[Page-level text extractions]
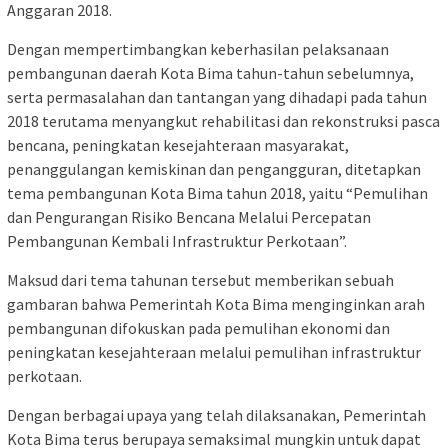
Anggaran 2018.
Dengan mempertimbangkan keberhasilan pelaksanaan
pembangunan daerah Kota Bima tahun-tahun sebelumnya,
serta permasalahan dan tantangan yang dihadapi pada tahun
2018 terutama menyangkut rehabilitasi dan rekonstruksi pasca
bencana, peningkatan kesejahteraan masyarakat,
penanggulangan kemiskinan dan pengangguran, ditetapkan
tema pembangunan Kota Bima tahun 2018, yaitu “Pemulihan
dan Pengurangan Risiko Bencana Melalui Percepatan
Pembangunan Kembali Infrastruktur Perkotaan”.
Maksud dari tema tahunan tersebut memberikan sebuah
gambaran bahwa Pemerintah Kota Bima menginginkan arah
pembangunan difokuskan pada pemulihan ekonomi dan
peningkatan kesejahteraan melalui pemulihan infrastruktur
perkotaan.
Dengan berbagai upaya yang telah dilaksanakan, Pemerintah
Kota Bima terus berupaya semaksimal mungkin untuk dapat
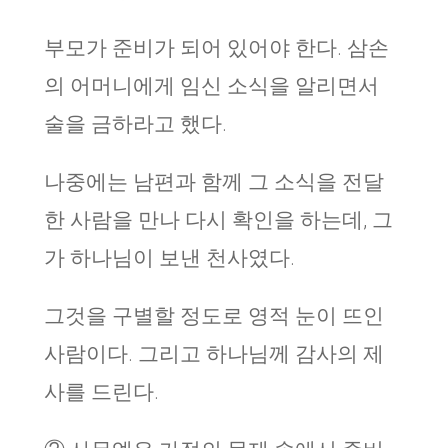
부모가 준비가 되어 있어야 한다. 삼손
의 어머니에게 임신 소식을 알리면서
술을 금하라고 했다.
나중에는 남편과 함께 그 소식을 전달
한 사람을 만나 다시 확인을 하는데, 그
가 하나님이 보낸 천사였다.
그것을 구별할 정도로 영적 눈이 뜨인
사람이다. 그리고 하나님께 감사의 제
사를 드린다.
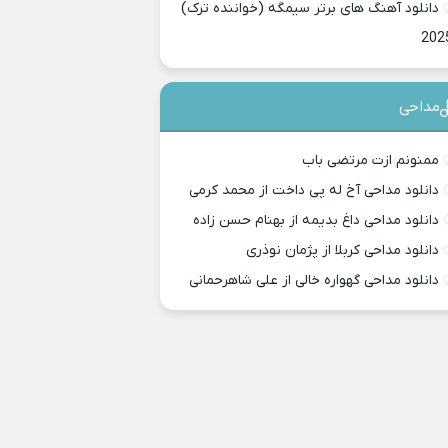
دانلود آهنگ های برتر سیمگه (خواننده ترک)
202
مداحی
ممنونم ازت مرتضی باب
دانلود مداحی آخ له پی داخت از محمد کرمی
دانلود مداحی داغ بدیمه از بهنام حسن زاده
دانلود مداحی کربلا از پژمان نوذری
دانلود مداحی گهواره خالی از علی شاهرحمانی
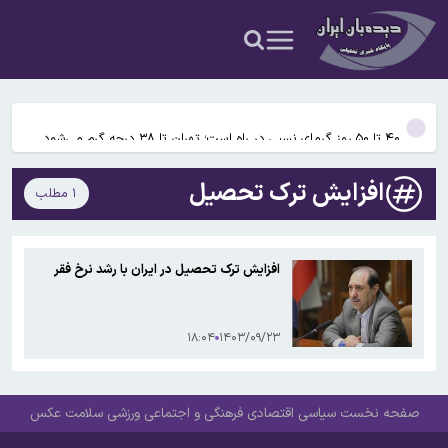
تردد در کندوان و هراز
پروژه بال‌های تاشونده ایرباس وارد فاز پرواز آزمایشی می‌شود
نتایج آزمون ورودی پایه هفتم مدارس استعدادهای درخشان (سمپاد)
اعلام شد
۴۰ تا ۵۰ روز گرمای نسبی در راه است؛ تهران تا ۳۸ درجه گرم می‌شود
ایران با کمپانی های نفتی بین المللی شرکت جدید نفتی تاسیس می کند
افزایش ترک تحصیل
۱ مطلب
ترافیک در محورهای خروجی مازندران سنگین است/ اجرای محدودیت
تردد در کندوان و هراز
پروژه بال‌های تاشونده ایرباس وارد فاز پرواز آزمایشی می‌شود
افزایش ترک تحصیل در ایران با رشد نرخ فقر
نتایج آزمون ورودی پایه هفتم مدارس استعدادهای درخشان (سمپاد)
اعلام شد
۱۸:۰۴
۱۴۰۳/۰۹/۲۳
صفحه نخست
سیاسی
اقتصادی
فرهنگی و اجتماعی
ورزشی
سلامت
عکس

• **Brief**:
Exact repetition is the task: every line from the start of the data to the line with "penanggulangan kemiskinan dan", inclusive, and none after it, pictures omitted.

• **Finished exercise**:
Anggaran 2018.
Dengan mempertimbangkan keberhasilan pelaksanaan
pembangunan daerah Kota Bima tahun-tahun sebelumnya,
serta permasalahan dan tantangan yang dihadapi pada tahun
2018 terutama menyangkut rehabilitasi dan rekonstruksi pasca
bencana, peningkatan kesejahteraan masyarakat,
penanggulangan kemiskinan dan pengangguran, ditetapkan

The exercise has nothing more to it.